Türkiye'nin Doğu Akdeniz'deki egemenlik haklarını her ne pahasına olursun olsun koruyacağını açıklaması ve bu açıklamalarını Yavuz, Fatih, Barbaros gibi sondaj ve araştırma gemilerini bölgeye göndererek kararlılığını göstermesi yeni bir süreç başlattı.
Bölgede kendi başına bir şey yapamayan ve ABD, İsrail, İtalya, Mısır gibi ülkelerle yaptığı ortaklıklar üzerinden Türkiye'yi sıkıştırmaya çalışan Yunanistan, son dönemlerde tansiyonu daha da yükselten açıklamalar yapıyor. Yunanistan Başbakanı Çipras'ın "Yunan Ordusu hazır bir şekilde bekliyor" açıklaması, gözleri bir kez daha bölgeye çevirdi.
Savunma Politikası Analisti Turan Oğuz ile Yunanistan'ın bu tutumumun 'ne kadar gerçekçi?' olduğu ve Türkiye'nin 'tek bir askerini dahi riske etmeden' atabileceği muhtemel adımları konuştuk.
Adalara topçu roketi, Atina'ya SOM ve BORA
Yunanistan'ın herhangi bir Türk unsurunu vurması halinde Türkiye'nin de aynı şekilde mütekabiliyet göstereceğini vurgulayan Oğuz, atılabilecek 'cezalandırma' adımlarından da bahsetti.
Oğuz, bu tür 'ceza' adımlarının taktik üstünlük anlamına geleceği, kesinlikle kalıcı stratejik üstünlük sağlamayacağına veya tek başına savaşı kazanmak için yeterli olmayacağına dikkati çekerek, teorik adımları şöyle anlattı:
- 1- İlk olarak kendi sınırlarımızın içinden azami 120 km menzilli topçu roket ve füzelerini kullanabiliriz.
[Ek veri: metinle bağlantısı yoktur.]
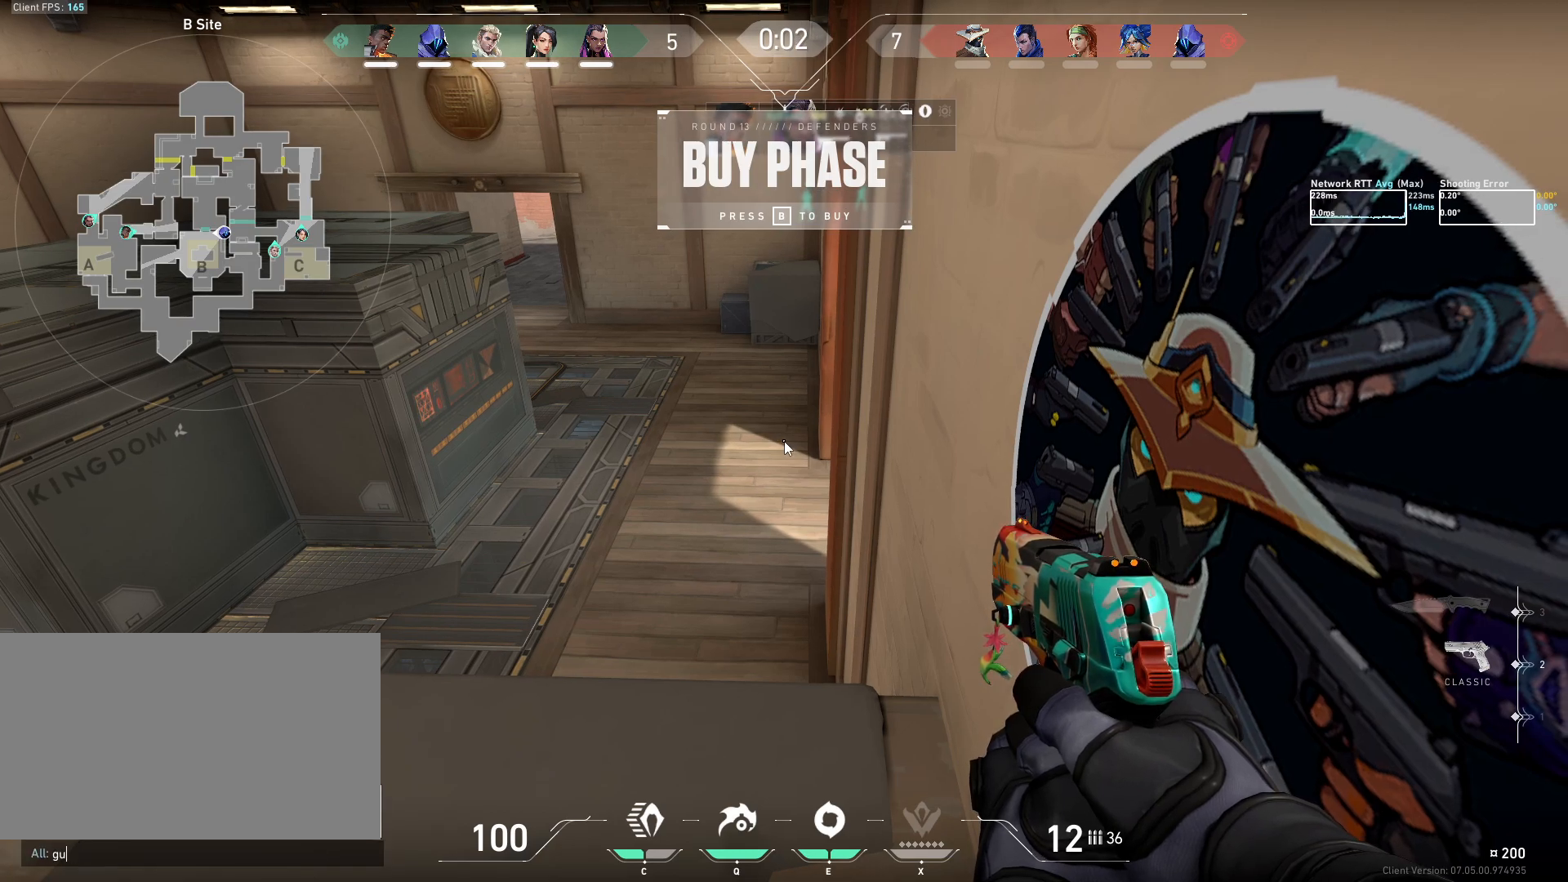
{"keys": [], "mouse": [], "events": []}
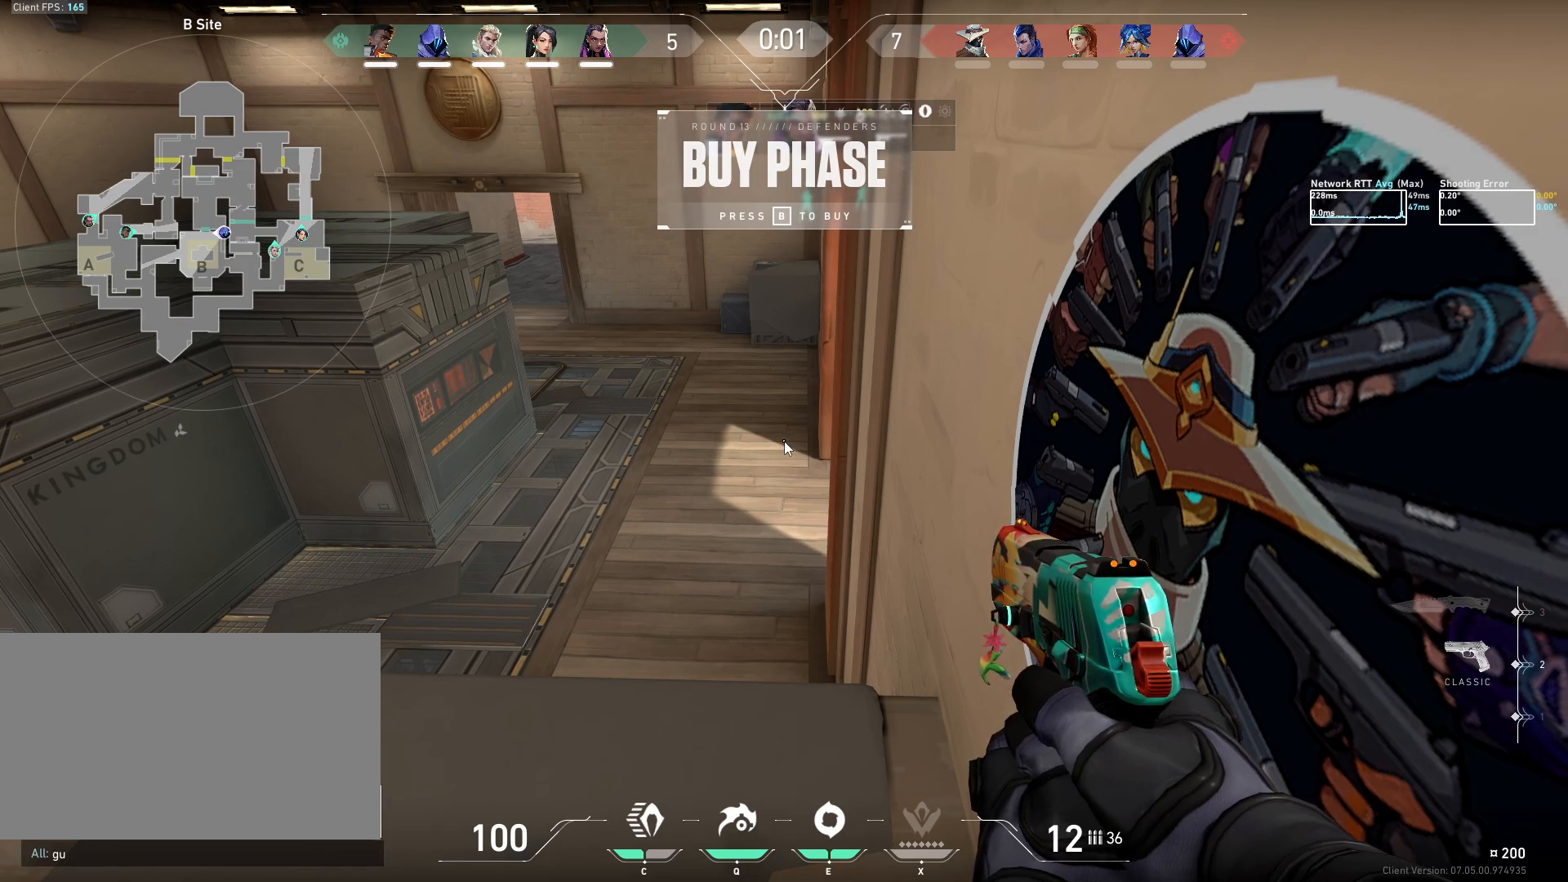
{"keys": ["space"], "mouse": [], "events": [[350, "s", "down"], [450, "s", "up"], [450, "space", "down"]]}
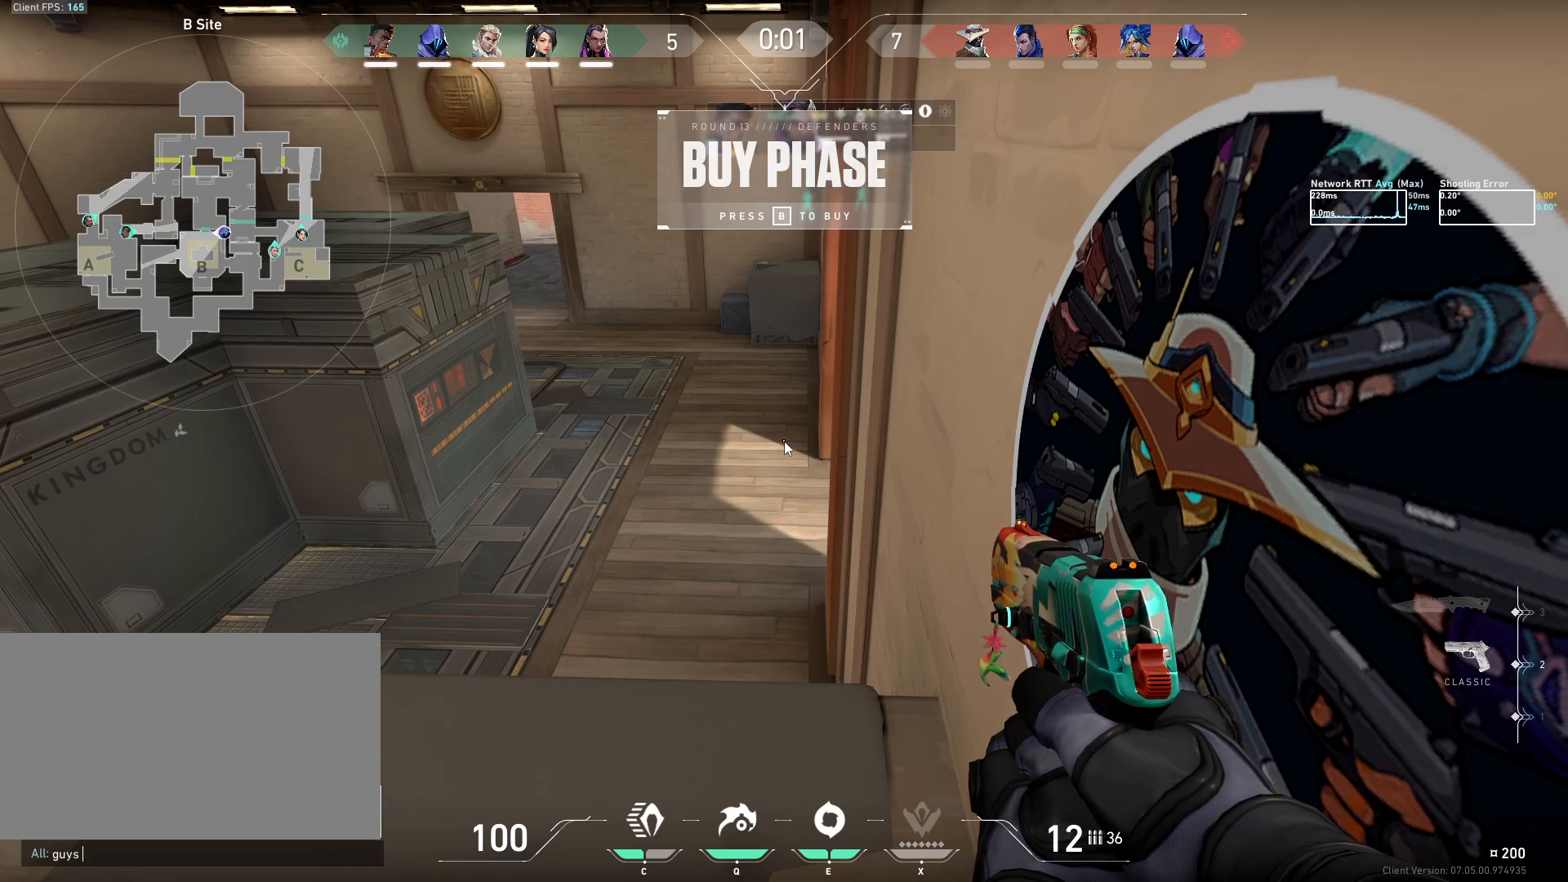
{"keys": [], "mouse": [], "events": [[67, "space", "up"]]}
Bunlar, yakındaki adalarda yer alan Yunan askeri çıkarlarına zarar verir. Bu adalarda kullandıkları askeri üsler ve havaalanları en basit topçu roket ve füzelerimizin menzili içinde.
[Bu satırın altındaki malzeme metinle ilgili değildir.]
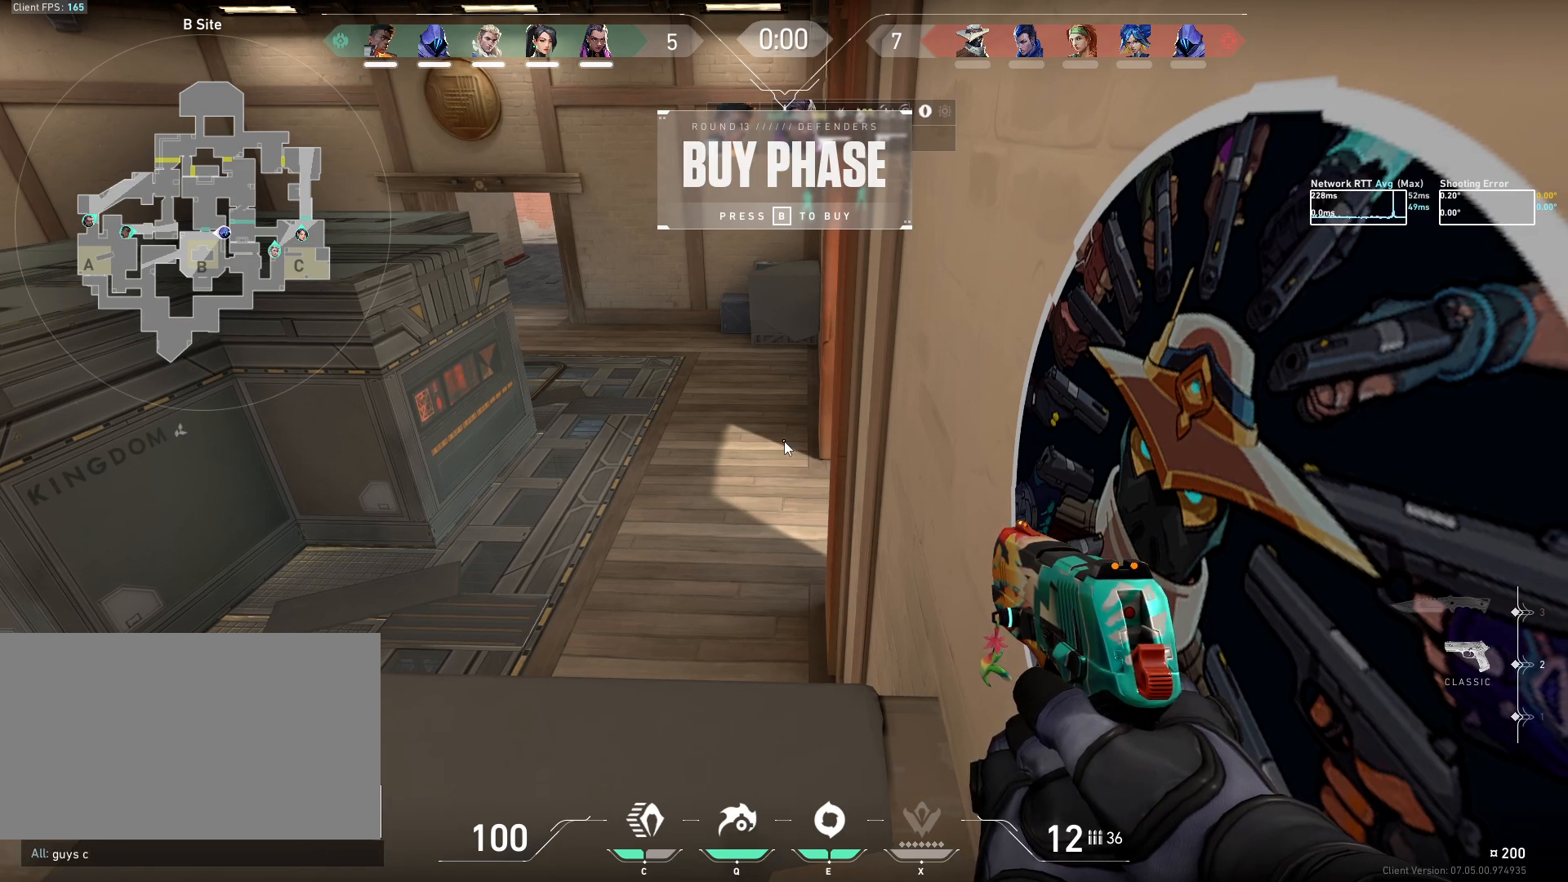
{"keys": [], "mouse": [], "events": []}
- 2-Yine, atış zarfına bağlı olmak üzere, azami 100-110 km menzile sahip, savaş uçaklarından atılabilen kanatlı güdüm kitlerimiz (KGK) mevcut.
- 3-Eğer Türkiye daha uzun bir menzilde müdahale etmek isterse o zaman 150 km menzilli J600T-Yıldırım karadan karaya füzelerimiz devreye girer. Bu balistik füzelerimizle yine menzili içindeki adaları vurma kabiliyetimiz var.
- 4- Daha da uzun menzilli müdahaleler için kendi hava sahamızda uçan uçaklarımızdan SOM seyir füzelerimizi kullanabiliriz ki onların menzili 280 km'nin üzerinde.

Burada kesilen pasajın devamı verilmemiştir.